CALVERT, Andrew, BACON, Charles and SISSON, Thomas, USGS, Volcano Science Center, 345 Middlefield Road, Menlo Park, CA 94025-0000

Well known in the record of arc magmatism are compositionally zoned single eruptions, as well as the long-term (1-10 Myr) evolution and zonation of single plutons, intrusive suites, and larger volcanic centers. Between these extremes, arcs rarely show simple, systematic compositional evolution over the activity span of a single volcano. Mt. Veniaminof, lower Alaska Peninsula, is an exception, consisting of a spectacularly exposed, 350 km3, 40 km diameter, 2500 m tall arc tholeiite series stratovolcano with an ice-filled summit caldera pierced by an active basaltic andesite cone. Adjacent voluminous centers are calc-alkaline intermediate (Black Peak) or tholeiitic mafic-intermediate (Kupreanof, Stepovak Bay). Geologic mapping, argon geochronology and major/trace element geochemistry inform its eruptive history, including a smooth progression from exclusively basalt to basalt+andesite and eventually dacite.
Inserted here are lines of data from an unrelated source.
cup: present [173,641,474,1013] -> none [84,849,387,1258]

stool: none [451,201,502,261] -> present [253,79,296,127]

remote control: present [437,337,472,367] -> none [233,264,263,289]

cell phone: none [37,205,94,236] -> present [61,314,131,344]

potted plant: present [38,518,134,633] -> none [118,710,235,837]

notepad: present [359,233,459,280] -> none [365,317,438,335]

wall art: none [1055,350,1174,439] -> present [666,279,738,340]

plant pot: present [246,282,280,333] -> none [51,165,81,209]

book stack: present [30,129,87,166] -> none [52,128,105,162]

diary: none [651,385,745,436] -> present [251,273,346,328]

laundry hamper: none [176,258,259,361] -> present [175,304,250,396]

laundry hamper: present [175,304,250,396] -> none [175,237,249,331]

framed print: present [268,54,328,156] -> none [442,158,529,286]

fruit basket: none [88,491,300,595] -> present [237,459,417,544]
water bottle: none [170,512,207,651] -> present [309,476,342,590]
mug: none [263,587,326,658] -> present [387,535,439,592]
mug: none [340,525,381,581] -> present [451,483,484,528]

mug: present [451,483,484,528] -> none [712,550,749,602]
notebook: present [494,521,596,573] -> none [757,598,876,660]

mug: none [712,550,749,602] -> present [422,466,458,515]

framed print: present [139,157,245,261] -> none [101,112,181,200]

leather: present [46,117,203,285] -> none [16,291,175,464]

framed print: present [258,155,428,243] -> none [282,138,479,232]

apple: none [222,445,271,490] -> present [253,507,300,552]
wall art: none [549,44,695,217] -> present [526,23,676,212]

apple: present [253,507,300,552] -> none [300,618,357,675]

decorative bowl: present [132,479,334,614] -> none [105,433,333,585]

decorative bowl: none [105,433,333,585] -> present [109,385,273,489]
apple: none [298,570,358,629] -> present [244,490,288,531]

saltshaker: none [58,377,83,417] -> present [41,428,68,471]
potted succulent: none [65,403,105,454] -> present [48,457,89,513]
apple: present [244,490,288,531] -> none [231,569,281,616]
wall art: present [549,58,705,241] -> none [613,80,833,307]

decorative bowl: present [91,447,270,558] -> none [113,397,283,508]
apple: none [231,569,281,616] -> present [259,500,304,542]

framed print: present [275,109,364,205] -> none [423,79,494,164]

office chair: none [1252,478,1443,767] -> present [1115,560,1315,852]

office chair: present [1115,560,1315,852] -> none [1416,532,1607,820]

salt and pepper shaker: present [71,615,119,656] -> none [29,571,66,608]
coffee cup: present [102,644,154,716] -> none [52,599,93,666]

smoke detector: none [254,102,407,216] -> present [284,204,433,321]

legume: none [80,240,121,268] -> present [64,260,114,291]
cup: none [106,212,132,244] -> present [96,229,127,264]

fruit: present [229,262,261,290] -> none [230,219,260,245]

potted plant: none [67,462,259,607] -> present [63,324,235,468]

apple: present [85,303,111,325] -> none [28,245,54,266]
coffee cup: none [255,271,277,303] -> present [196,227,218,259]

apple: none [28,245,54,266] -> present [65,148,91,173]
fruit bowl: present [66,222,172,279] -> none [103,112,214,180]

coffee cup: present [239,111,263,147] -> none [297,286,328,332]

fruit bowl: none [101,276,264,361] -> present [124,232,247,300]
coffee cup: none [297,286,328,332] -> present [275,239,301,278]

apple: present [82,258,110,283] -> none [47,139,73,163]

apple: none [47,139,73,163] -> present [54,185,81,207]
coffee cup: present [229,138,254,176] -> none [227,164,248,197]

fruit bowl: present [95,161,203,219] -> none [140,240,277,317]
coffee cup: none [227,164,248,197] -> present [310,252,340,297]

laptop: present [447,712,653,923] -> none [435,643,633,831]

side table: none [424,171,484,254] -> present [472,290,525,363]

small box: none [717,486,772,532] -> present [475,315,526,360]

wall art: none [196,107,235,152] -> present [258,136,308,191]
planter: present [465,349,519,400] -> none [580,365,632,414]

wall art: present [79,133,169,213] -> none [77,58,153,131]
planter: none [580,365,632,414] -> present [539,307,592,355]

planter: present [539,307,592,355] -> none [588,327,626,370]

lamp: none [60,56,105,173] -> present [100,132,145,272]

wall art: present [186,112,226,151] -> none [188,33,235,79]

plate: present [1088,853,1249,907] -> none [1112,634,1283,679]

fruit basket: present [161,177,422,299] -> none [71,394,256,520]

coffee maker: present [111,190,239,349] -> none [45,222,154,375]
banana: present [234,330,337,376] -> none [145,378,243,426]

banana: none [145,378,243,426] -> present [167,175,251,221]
Early eruptions (300-200 ka) were basalt to basaltic andesite (48-54 wt.% SiO2, 7-9 wt.% MgO) with high eruptive flux accumulating >220 km3 (>1500 m thickness) of variably porphyritic basalt between basal lavas (~300 ka) and the top of caldera rim (200 ka). Younger (200-130 ka) eruptives range to andesite (51-60 wt.% SiO2, 3-7 wt.% MgO) then (130-0 ka) to dacite (51-70 wt.% SiO2, 1-7 wt.% MgO). Eruptive volumes are challenging to quantify due to glaciation, but diminished markedly from the initial 300-200 ka mafic stage. Roughly equal volumes of <200 ka basaltic andesite and andesite (~6 km3 each) and ~13 km3 of dacite lavas are preserved, plus several 10s of km3 of estimated explosive andesite and dacite. Intermediate and silicic rocks are crystal poor with chemical trends dominated by shallow crystallization differentiation (Sisson et al., this meeting) in an intrusive complex revealed by Holocene-erupted gabbro through miarolytic granodiorite blocks. Causes are obscure for the eruption of progressively more evolved magmas approaching the present, but the correlation with diminished eruptive flux is clear, suggesting either declining supply of basalt from the mantle, or thickening of the hot, plastic intrusive complex retarding ascent of magmas from depth. Both possibilities allow progressively more evolved residual liquids to ooze from the shallow top of the intrusive complex.